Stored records
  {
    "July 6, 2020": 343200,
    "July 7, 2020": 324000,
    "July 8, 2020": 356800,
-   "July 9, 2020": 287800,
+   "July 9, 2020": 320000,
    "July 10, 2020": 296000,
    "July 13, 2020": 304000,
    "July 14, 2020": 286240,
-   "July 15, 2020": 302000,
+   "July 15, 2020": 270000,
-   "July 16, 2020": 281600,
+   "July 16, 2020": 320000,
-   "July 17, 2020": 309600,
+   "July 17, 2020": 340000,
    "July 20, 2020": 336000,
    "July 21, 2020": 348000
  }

◆ **Task objective**: Give the data again in full, exactly.

◆ **Task result**:
  {
    "July 6, 2020": 343200,
    "July 7, 2020": 324000,
    "July 8, 2020": 356800,
-   "July 9, 2020": 287800,
+   "July 9, 2020": 320000,
    "July 10, 2020": 296000,
    "July 13, 2020": 304000,
    "July 14, 2020": 286240,
-   "July 15, 2020": 302000,
+   "July 15, 2020": 270000,
-   "July 16, 2020": 281600,
+   "July 16, 2020": 320000,
-   "July 17, 2020": 309600,
+   "July 17, 2020": 340000,
    "July 20, 2020": 336000,
    "July 21, 2020": 348000
  }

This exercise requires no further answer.